START INPUT

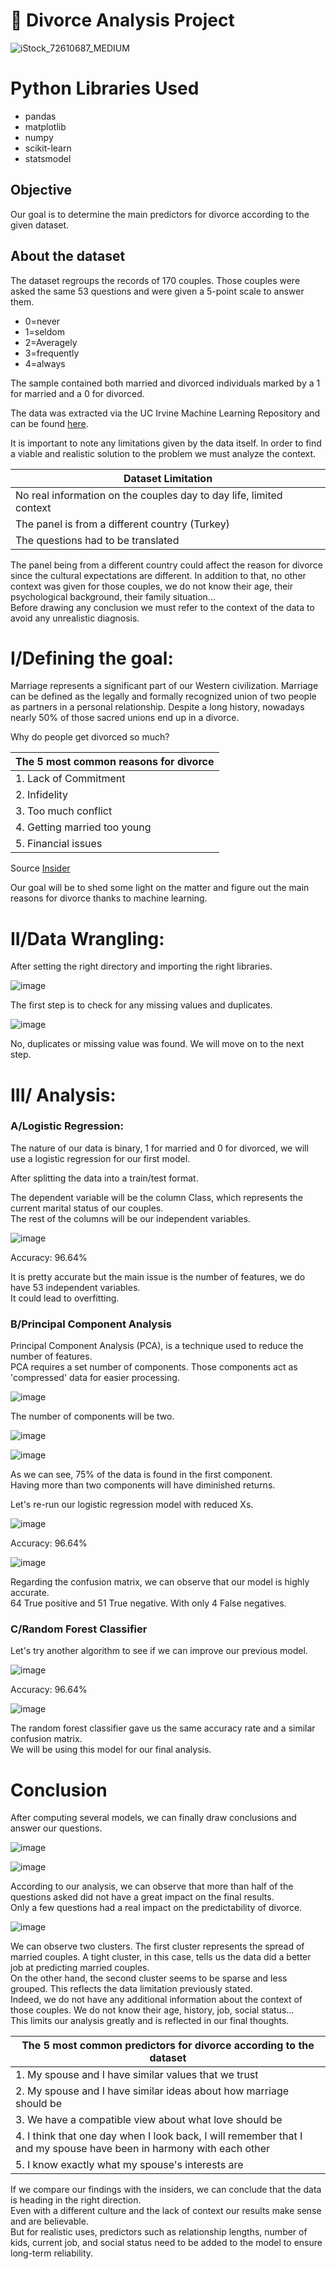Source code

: # 💒 Divorce Analysis Project

![iStock_72610687_MEDIUM](https://github.com/Bruc3U/Divorce_Analysis/assets/142362478/54df4e63-4212-4e10-bc92-60d6cfe3acae)

# Python Libraries Used

- pandas
- matplotlib
- numpy
- scikit-learn
- statsmodel

## Objective

Our goal is to determine the main predictors for divorce according to the given dataset. 

## About the dataset

The dataset regroups the records of 170 couples. Those couples were asked the same 53 questions and were given a 5-point scale to answer them.

- 0=never
- 1=seldom
- 2=Averagely
- 3=frequently
- 4=always

The sample contained both married and divorced individuals marked by a 1 for married and a 0 for divorced. 

The data was extracted via the UC Irvine Machine Learning Repository and can be found [here](http://archive.ics.uci.edu/dataset/497/divorce+predictors+data+set).

It is important to note any limitations given by the data itself. In order to find a viable and realistic solution to the problem we must analyze the context.

| Dataset Limitation | 
|---|
| No real information on the couples day to day life, limited context|
| The panel is from a different country (Turkey) |
| The questions had to be translated | 

The panel being from a different country could affect the reason for divorce since the cultural expectations are different. In addition to that, no other context was given for those couples, we do not know their age, their psychological background, their family situation...<br>
Before drawing any conclusion we must refer to the context of the data to avoid any unrealistic diagnosis. 

# I/Defining the goal:

Marriage represents a significant part of our Western civilization.
Marriage can be defined as the legally and formally recognized union of two people as partners in a personal relationship. 
Despite a long history, nowadays nearly 50% of those sacred unions end up in a divorce. 

Why do people get divorced so much?

| The 5 most common reasons for divorce | 
|---|
| 1. Lack of Commitment|
| 2. Infidelity |
| 3. Too much conflict | 
| 4. Getting married too young |
| 5. Financial issues | 

Source [Insider](https://www.insider.com/why-people-get-divorced-2019-1) 

Our goal will be to shed some light on the matter and figure out the main reasons for divorce thanks to machine learning. 

# II/Data Wrangling: 

After setting the right directory and importing the right libraries.

![image](https://github.com/Bruc3U/Divorce_Analysis/assets/142362478/d1bbaf9a-fd58-4f8a-9a5b-60dc31f17d86)


The first step is to check for any missing values and duplicates. 

![image](https://github.com/Bruc3U/Divorce_Analysis/assets/142362478/23e5a9bd-2776-4164-866c-d6446d92dbbd)

No, duplicates or missing value was found. We will move on to the next step.

# III/ Analysis:
### A/Logistic Regression:

The nature of our data is binary, 1 for married and 0 for divorced, we will use a logistic regression for our first model. 

After splitting the data into a train/test format.

The dependent variable will be the column Class, which represents the current marital status of our couples.<br>
The rest of the columns will be our independent variables. 

![image](https://github.com/Bruc3U/Divorce_Analysis/assets/142362478/d2334344-5121-49b1-885b-4f6179ef3871)

Accuracy: 96.64%


It is pretty accurate but the main issue is the number of features, we do have 53 independent variables.<br>
It could lead to overfitting. 


### B/Principal Component Analysis 

Principal Component Analysis (PCA), is a technique used to reduce the number of features.<br>
PCA requires a set number of components. Those components act as 'compressed' data for easier processing. 

![image](https://github.com/Bruc3U/Divorce_Analysis/assets/142362478/8ca8bc59-3ae5-44d2-b042-f5ba47714f33)

The number of components will be two. 

![image](https://github.com/Bruc3U/Divorce_Analysis/assets/142362478/4bee1f21-eb1e-4572-b207-47746b69d202)

![image](https://github.com/Bruc3U/Divorce_Analysis/assets/142362478/e860d7de-8182-4dc0-b80a-3dcbc04cceff)

As we can see, 75% of the data is found in the first component.<br>
Having more than two components will have diminished returns.

Let's re-run our logistic regression model with reduced Xs.

![image](https://github.com/Bruc3U/Divorce_Analysis/assets/142362478/b2eea6ea-501c-475e-90f8-a4370e770bcb)

 Accuracy: 96.64%

![image](https://github.com/Bruc3U/Divorce_Analysis/assets/142362478/228b1cce-209b-400d-9ba9-151846cff010)

Regarding the confusion matrix, we can observe that our model is highly accurate.<br>
64 True positive and 51 True negative. With only 4 False negatives.


 ### C/Random Forest Classifier 

Let's try another algorithm to see if we can improve our previous model.

![image](https://github.com/Bruc3U/Divorce_Analysis/assets/142362478/f00386b9-4f89-4beb-9b18-e5fac84a67c3)

Accuracy: 96.64%

![image](https://github.com/Bruc3U/Divorce_Analysis/assets/142362478/7a1aa6c6-a570-45ae-8498-912a4c465caf)


The random forest classifier gave us the same accuracy rate and a similar confusion matrix.<br>
We will be using this model for our final analysis. 


# Conclusion

After computing several models, we can finally draw conclusions and answer our questions.

![image](https://github.com/Bruc3U/Divorce_Analysis/assets/142362478/49396bba-23af-4d48-b060-b5be666672bd)

![image](https://github.com/Bruc3U/Divorce_Analysis/assets/142362478/3a157633-7601-4dc2-af99-215d70711c35)

According to our analysis, we can observe that more than half of the questions asked did not have a great impact on the final results.<br>
Only a few questions had a real impact on the predictability of divorce.

![image](https://github.com/Bruc3U/Divorce_Analysis/assets/142362478/74a0edd8-2a14-45ca-8556-78675b3a3645)

We can observe two clusters. The first cluster represents the spread of married couples. A tight cluster, in this case, tells us the data did a better job at predicting married couples.<br>
On the other hand, the second cluster seems to be sparse and less grouped. This reflects the data limitation previously stated.<br>
Indeed, we do not have any additional information about the context of those couples. We do not know their age, history, job, social status...<br>
This limits our analysis greatly and is reflected in our final thoughts.


| The 5 most common predictors for divorce according to the dataset | 
|---|
| 1. My spouse and I have similar values that we trust|
| 2. My spouse and I have similar ideas about how marriage should be |
| 3. We have a compatible view about what love should be | 
| 4. I think that one day when I look back, I will remember that I and my spouse have been in harmony with each other |
| 5. I know exactly what my spouse's interests are | 

If we compare our findings with the insiders, we can conclude that the data is heading in the right direction.<br>
Even with a different culture and the lack of context our results make sense and are believable.<br>
But for realistic uses, predictors such as relationship lengths, number of kids, current job, and social status need to be added to the model to ensure long-term reliability. 





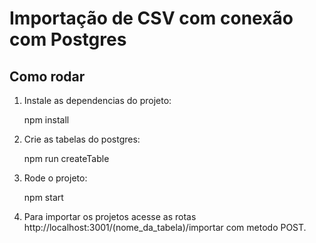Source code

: # Importação de CSV com conexão com Postgres

## Como rodar

1. Instale as dependencias do projeto:

    npm install

2. Crie as tabelas do postgres:

    npm run createTable

3. Rode o projeto:

    npm start

4. Para importar os projetos acesse as rotas http://localhost:3001/(nome_da_tabela)/importar com metodo POST.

END INPUT

:: JOB ITEM ::
Can you convert the stretch of the records from the line containing "After splitting the" through the line containing "# Conclusion", both included, into a Markdown table with the columns Row and Line, numbering each line and leaving out blank lines?

:: RESULT OF THE EXERCISE ::
| Row | Line |
|---|---|
| 1 | After splitting the data into a train/test format. |
| 2 | The dependent variable will be the column Class, which represents the current marital status of our couples.<br> |
| 3 | The rest of the columns will be our independent variables.  |
| 4 | ![image](https://github.com/Bruc3U/Divorce_Analysis/assets/142362478/d2334344-5121-49b1-885b-4f6179ef3871) |
| 5 | Accuracy: 96.64% |
| 6 | It is pretty accurate but the main issue is the number of features, we do have 53 independent variables.<br> |
| 7 | It could lead to overfitting.  |
| 8 | ### B/Principal Component Analysis  |
| 9 | Principal Component Analysis (PCA), is a technique used to reduce the number of features.<br> |
| 10 | PCA requires a set number of components. Those components act as 'compressed' data for easier processing.  |
| 11 | ![image](https://github.com/Bruc3U/Divorce_Analysis/assets/142362478/8ca8bc59-3ae5-44d2-b042-f5ba47714f33) |
| 12 | The number of components will be two.  |
| 13 | ![image](https://github.com/Bruc3U/Divorce_Analysis/assets/142362478/4bee1f21-eb1e-4572-b207-47746b69d202) |
| 14 | ![image](https://github.com/Bruc3U/Divorce_Analysis/assets/142362478/e860d7de-8182-4dc0-b80a-3dcbc04cceff) |
| 15 | As we can see, 75% of the data is found in the first component.<br> |
| 16 | Having more than two components will have diminished returns. |
| 17 | Let's re-run our logistic regression model with reduced Xs. |
| 18 | ![image](https://github.com/Bruc3U/Divorce_Analysis/assets/142362478/b2eea6ea-501c-475e-90f8-a4370e770bcb) |
| 19 |  Accuracy: 96.64% |
| 20 | ![image](https://github.com/Bruc3U/Divorce_Analysis/assets/142362478/228b1cce-209b-400d-9ba9-151846cff010) |
| 21 | Regarding the confusion matrix, we can observe that our model is highly accurate.<br> |
| 22 | 64 True positive and 51 True negative. With only 4 False negatives. |
| 23 |  ### C/Random Forest Classifier  |
| 24 | Let's try another algorithm to see if we can improve our previous model. |
| 25 | ![image](https://github.com/Bruc3U/Divorce_Analysis/assets/142362478/f00386b9-4f89-4beb-9b18-e5fac84a67c3) |
| 26 | Accuracy: 96.64% |
| 27 | ![image](https://github.com/Bruc3U/Divorce_Analysis/assets/142362478/7a1aa6c6-a570-45ae-8498-912a4c465caf) |
| 28 | The random forest classifier gave us the same accuracy rate and a similar confusion matrix.<br> |
| 29 | We will be using this model for our final analysis.  |
| 30 | # Conclusion |